Check every line below for the word "Profile" and copy each one that has it.

-- Provided information follows --

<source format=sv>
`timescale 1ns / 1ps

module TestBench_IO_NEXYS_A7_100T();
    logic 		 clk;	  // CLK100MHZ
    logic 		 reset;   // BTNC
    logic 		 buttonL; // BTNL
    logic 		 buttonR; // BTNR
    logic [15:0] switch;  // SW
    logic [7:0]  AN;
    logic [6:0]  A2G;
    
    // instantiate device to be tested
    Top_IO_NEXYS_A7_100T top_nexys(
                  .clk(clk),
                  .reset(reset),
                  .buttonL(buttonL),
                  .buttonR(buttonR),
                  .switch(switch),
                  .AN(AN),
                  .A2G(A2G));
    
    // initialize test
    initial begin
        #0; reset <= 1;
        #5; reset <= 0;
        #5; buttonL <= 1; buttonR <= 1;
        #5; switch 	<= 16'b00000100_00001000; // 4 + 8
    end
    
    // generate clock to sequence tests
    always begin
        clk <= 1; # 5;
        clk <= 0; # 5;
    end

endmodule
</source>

-- Provided information concluded --
-- Provided information follows --

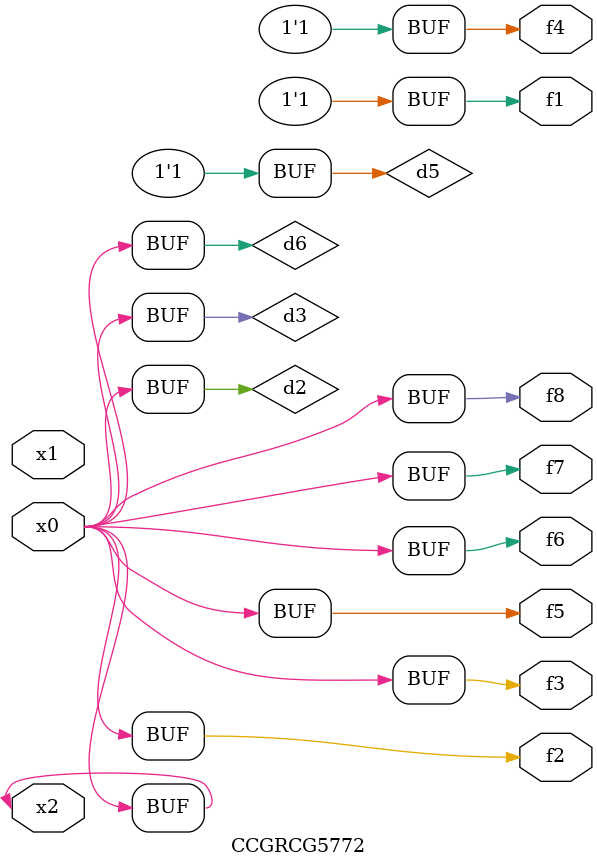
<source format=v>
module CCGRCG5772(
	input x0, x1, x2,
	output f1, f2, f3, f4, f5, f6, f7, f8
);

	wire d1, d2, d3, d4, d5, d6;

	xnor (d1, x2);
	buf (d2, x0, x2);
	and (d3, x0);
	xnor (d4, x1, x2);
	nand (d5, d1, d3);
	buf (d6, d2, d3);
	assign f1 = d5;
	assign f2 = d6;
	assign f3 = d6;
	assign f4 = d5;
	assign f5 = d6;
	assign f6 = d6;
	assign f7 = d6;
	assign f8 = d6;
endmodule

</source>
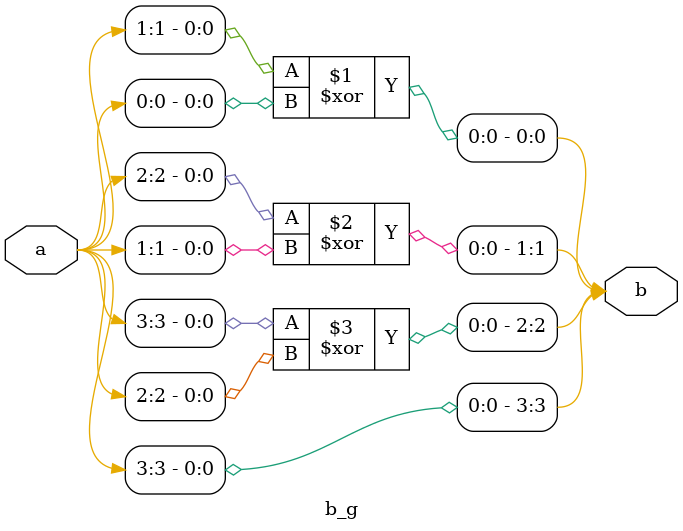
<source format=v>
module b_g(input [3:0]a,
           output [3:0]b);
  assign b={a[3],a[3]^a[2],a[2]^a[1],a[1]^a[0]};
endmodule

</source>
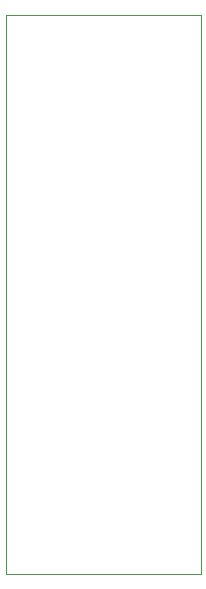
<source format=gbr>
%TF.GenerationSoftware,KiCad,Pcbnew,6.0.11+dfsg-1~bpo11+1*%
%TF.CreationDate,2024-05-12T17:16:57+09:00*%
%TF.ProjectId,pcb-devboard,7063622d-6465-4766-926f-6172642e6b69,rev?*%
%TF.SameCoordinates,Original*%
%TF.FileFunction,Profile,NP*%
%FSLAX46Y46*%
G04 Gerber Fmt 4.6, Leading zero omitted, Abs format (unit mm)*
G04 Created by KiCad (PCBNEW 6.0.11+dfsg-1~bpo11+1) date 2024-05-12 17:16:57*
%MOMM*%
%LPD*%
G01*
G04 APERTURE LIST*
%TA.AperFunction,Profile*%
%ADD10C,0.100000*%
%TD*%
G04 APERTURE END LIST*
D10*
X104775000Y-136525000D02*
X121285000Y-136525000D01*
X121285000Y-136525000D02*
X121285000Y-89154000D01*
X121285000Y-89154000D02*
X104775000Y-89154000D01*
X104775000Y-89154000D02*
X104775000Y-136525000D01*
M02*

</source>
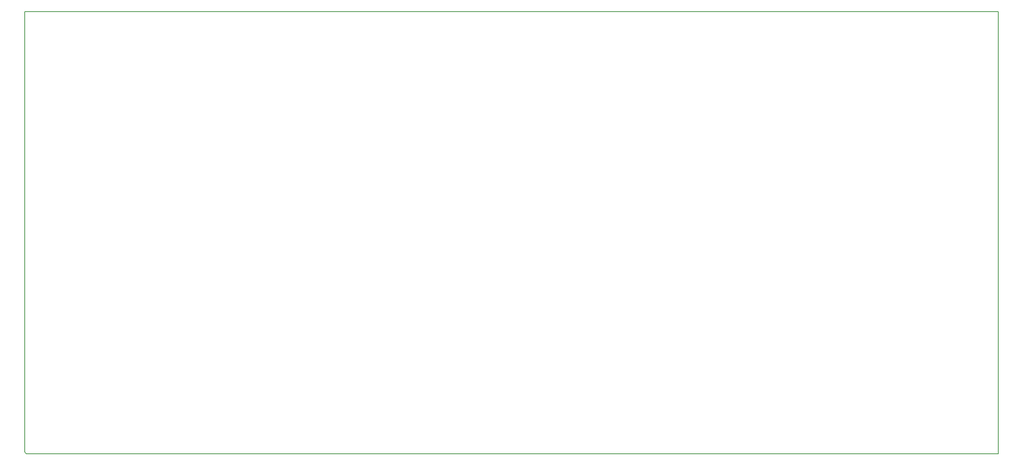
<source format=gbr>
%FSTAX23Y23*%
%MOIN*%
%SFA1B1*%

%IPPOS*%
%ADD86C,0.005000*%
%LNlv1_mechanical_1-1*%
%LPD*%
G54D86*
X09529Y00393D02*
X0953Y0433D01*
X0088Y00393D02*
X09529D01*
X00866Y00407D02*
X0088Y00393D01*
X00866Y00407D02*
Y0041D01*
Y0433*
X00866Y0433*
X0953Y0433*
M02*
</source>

-- Provided information concluded --

▶ **Result of the task**
%TF.FileFunction,Profile,NP*%
%TA.AperFunction,Profile*%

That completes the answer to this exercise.